---------- Record extracts

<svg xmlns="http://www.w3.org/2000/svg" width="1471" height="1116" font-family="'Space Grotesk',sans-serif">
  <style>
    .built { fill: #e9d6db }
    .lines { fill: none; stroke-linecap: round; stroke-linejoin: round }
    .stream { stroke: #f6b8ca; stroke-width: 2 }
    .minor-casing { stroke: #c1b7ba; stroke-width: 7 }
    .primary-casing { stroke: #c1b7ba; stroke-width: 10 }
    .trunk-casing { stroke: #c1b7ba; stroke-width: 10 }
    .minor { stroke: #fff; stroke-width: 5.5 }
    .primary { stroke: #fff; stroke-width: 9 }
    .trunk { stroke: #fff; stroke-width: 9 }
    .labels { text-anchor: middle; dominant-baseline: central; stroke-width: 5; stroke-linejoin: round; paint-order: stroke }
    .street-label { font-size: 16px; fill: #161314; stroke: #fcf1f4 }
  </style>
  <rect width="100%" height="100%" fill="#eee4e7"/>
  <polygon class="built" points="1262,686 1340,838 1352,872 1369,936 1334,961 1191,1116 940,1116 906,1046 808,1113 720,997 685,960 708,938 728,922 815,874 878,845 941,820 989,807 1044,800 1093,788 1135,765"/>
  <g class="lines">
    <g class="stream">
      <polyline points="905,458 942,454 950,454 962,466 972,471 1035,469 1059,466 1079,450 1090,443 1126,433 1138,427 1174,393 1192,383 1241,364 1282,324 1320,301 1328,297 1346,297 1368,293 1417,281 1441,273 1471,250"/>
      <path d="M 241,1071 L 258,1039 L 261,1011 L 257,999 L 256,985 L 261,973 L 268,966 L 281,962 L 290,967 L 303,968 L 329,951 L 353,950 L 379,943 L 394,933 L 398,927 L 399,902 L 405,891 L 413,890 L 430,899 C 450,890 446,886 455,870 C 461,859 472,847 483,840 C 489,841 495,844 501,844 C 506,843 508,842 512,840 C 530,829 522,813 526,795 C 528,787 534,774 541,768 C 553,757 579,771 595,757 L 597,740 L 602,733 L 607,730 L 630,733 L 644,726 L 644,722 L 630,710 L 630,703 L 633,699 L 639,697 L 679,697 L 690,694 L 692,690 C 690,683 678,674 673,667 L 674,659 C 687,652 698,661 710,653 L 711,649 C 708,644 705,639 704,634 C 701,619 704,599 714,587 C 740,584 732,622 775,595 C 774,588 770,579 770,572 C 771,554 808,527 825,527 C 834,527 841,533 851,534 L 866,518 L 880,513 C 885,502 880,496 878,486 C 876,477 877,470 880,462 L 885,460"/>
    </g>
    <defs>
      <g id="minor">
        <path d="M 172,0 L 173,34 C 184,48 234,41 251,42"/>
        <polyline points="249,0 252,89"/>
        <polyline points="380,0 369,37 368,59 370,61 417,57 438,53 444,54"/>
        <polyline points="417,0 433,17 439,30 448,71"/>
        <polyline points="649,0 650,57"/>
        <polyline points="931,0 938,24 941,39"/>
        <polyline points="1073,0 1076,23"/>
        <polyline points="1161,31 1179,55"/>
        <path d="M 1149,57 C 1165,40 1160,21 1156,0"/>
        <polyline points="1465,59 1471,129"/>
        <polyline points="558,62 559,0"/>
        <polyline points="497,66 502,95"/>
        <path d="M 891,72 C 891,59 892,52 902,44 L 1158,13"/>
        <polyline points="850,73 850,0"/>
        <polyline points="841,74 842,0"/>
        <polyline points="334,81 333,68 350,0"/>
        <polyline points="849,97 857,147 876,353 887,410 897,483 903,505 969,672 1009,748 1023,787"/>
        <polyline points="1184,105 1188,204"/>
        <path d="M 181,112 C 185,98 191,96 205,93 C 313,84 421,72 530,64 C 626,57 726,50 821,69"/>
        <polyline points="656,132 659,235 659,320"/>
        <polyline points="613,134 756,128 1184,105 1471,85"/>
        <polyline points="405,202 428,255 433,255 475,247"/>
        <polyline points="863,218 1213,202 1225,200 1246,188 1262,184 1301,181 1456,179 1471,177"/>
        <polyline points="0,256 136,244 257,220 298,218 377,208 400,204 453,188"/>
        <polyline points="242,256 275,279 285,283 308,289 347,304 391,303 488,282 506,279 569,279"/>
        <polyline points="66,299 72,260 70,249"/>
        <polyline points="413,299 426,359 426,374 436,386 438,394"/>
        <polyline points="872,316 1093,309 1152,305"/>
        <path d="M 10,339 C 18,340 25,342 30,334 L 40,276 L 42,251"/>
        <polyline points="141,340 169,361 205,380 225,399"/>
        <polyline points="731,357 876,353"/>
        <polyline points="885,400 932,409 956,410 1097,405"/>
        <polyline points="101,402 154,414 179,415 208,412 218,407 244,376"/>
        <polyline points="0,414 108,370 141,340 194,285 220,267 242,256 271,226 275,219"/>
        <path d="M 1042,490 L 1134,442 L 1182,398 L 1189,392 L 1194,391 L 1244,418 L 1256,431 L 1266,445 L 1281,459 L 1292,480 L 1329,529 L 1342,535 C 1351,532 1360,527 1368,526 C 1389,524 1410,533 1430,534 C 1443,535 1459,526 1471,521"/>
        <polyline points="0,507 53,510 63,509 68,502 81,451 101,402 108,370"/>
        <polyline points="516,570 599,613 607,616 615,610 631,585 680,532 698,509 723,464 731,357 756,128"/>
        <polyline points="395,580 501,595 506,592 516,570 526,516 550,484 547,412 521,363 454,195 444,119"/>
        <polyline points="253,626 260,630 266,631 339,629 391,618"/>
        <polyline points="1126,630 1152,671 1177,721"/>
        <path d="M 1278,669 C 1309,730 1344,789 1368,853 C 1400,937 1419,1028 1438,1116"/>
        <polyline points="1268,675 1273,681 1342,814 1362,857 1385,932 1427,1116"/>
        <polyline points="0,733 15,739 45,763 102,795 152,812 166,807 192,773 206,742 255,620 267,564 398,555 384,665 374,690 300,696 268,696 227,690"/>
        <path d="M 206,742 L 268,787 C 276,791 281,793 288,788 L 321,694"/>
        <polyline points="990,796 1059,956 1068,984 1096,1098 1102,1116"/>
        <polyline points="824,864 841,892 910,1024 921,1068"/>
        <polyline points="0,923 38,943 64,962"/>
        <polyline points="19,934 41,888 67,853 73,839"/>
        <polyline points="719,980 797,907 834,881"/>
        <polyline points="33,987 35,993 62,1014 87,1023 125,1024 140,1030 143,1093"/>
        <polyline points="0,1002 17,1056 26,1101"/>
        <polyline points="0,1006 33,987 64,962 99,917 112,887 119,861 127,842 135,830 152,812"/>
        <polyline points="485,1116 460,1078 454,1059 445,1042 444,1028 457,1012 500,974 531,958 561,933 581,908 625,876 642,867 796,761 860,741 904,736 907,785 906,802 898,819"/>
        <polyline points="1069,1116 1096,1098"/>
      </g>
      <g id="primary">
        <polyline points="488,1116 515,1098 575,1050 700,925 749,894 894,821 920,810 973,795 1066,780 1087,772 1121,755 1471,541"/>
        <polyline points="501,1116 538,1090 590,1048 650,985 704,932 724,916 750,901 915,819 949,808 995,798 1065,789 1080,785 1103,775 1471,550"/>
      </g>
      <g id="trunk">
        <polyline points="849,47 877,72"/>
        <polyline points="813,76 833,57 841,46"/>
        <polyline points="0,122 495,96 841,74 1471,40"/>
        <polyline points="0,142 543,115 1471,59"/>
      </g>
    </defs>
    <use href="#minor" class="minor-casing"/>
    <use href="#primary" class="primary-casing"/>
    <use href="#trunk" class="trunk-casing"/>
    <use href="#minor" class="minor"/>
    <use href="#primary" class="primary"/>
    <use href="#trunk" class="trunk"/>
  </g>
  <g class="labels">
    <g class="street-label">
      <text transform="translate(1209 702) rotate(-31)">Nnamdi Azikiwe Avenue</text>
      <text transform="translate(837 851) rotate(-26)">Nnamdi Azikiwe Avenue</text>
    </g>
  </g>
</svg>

--------------------

Which lines run from the one containing "515,1098 575,1050 700,925" to the end of the entries above? Print them exactly, both ends included, and nothing else.

▶ _Solved exercise_
        <polyline points="488,1116 515,1098 575,1050 700,925 749,894 894,821 920,810 973,795 1066,780 1087,772 1121,755 1471,541"/>
        <polyline points="501,1116 538,1090 590,1048 650,985 704,932 724,916 750,901 915,819 949,808 995,798 1065,789 1080,785 1103,775 1471,550"/>
      </g>
      <g id="trunk">
        <polyline points="849,47 877,72"/>
        <polyline points="813,76 833,57 841,46"/>
        <polyline points="0,122 495,96 841,74 1471,40"/>
        <polyline points="0,142 543,115 1471,59"/>
      </g>
    </defs>
    <use href="#minor" class="minor-casing"/>
    <use href="#primary" class="primary-casing"/>
    <use href="#trunk" class="trunk-casing"/>
    <use href="#minor" class="minor"/>
    <use href="#primary" class="primary"/>
    <use href="#trunk" class="trunk"/>
  </g>
  <g class="labels">
    <g class="street-label">
      <text transform="translate(1209 702) rotate(-31)">Nnamdi Azikiwe Avenue</text>
      <text transform="translate(837 851) rotate(-26)">Nnamdi Azikiwe Avenue</text>
    </g>
  </g>
</svg>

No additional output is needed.